Мужчина ощутил дуновение, исходящее от крыльев. Приятное благоухание. Он тронул ее запястье, чтобы прощупать пульс; оно было холодным, как лед. Ангелологу вдруг захотелось приложиться губами к коже любимой. Однако вместо этого он приложил палец к вене. Пульс оказался редким и мелким, почти несуществующим.
– Цвет твоей крови?
– Голубой.
– Зрение?
– Лучше идеального.
– Температура тела?
– На десять градусов ниже человеческой.
– Странно, – сказал Верлен, – ты обладаешь свойствами человека и нефилима. Твое сердце бьется чрезвычайно редко – меньше двух раз в минуту, много реже, чем положено простому нефилиму.
Он стиснул ее руку.
– Ты практически замерзаешь, однако румяна. И не менее похожа на человека, чем я сам.
Эванджелина вздохнула, как бы стараясь взять себя в руки.
– И многих ли подобных мне ты убил?
– Я никогда не встречал существа, подобного тебе.
– Судя по тому, как ты говоришь это, – произнесла она, выдержав его взгляд, – ты понимаешь, кем я стала.
– Все, что я делал, вся моя охота служила тому, чтобы понять тебя.
– Тогда скажи мне, – попросила ангелица дрогнувшим голосом. – Кто я?
Верлен посмотрел на нее, ощущая, что обычная осторожность уступает силе одолевавшего его чувства.
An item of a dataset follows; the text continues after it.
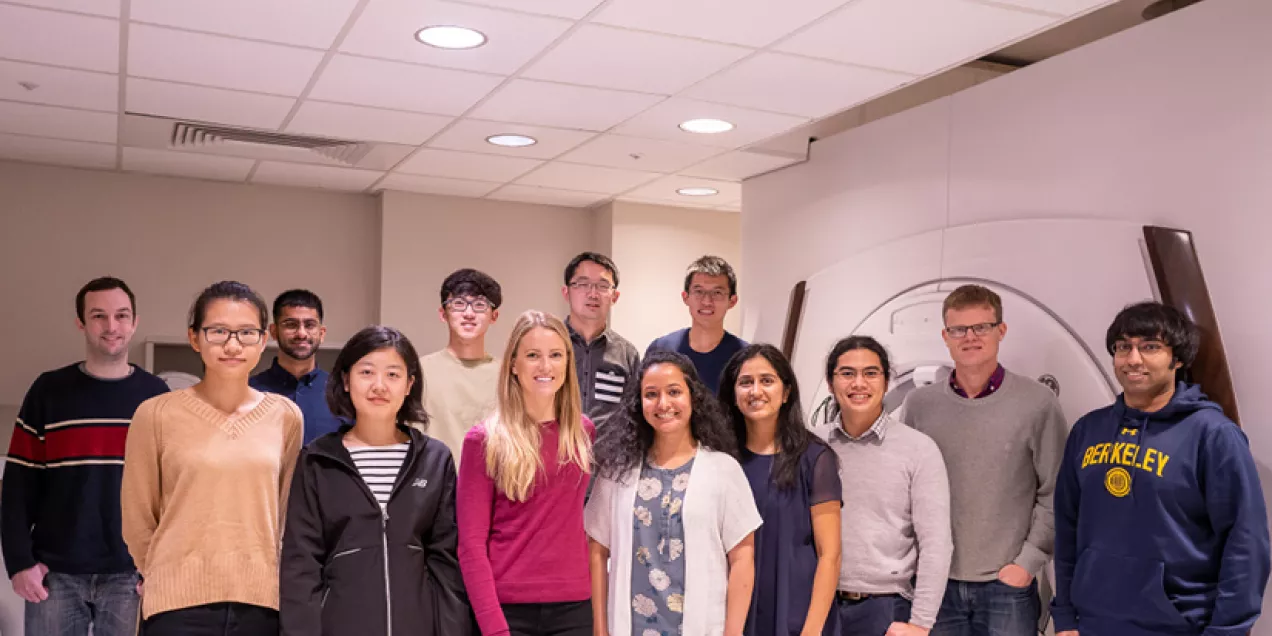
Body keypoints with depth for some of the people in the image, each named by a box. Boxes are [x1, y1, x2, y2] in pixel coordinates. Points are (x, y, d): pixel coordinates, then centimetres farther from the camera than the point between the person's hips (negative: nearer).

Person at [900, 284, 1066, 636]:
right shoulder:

И наконец проговорил:
– Судя по твоим крыльям – цвету, размеру и силе, – ты из высших ангелов, принадлежишь к роду Григори, потомка великого Семьязы, и являешься внучкой Персиваля, правнучкой Снейи. Но ты одновременно и человек. Вот в чем заключается невероятное чудо.
Отступив в сторону, он еще раз оглядел крылья Эванджелины, прикоснулся к гусиной коже под перьями и проговорил:
– Я всегда мечтал выяснить одну вещь. Что ты чувствуешь, когда летишь?
– Едва ли сумею объяснить, – ответила она. – Испытываю ощущение невесомости, легкости, плавучести; такое чувство, будто могу раствориться в воздушном потоке. Когда я была человеком, то не могла представить, что можно ступить в пустоту, провалиться в нее и вдруг взмыть на ветер. Иногда мне кажется, что я принадлежу не столько земле, сколько небу, что мне следует заново учиться ходить, чтобы не потерять связи с землей. Я любила летать над Атлантическим океаном. Там меня никто не мог заметить, и я могла, не ощущая усталости, покрывать многие и многие мили. Иногда я летала до рассвета. Мне приходилось заставлять себя возвращаться.
– Твоя суть требует полета, – заметил Верлен. – А прочие свойства нефилима? Ты уверена, что обладаешь ими?
Выражение на ее лице переменилось, и охотник сразу понял, что она сомневается в своих способностях.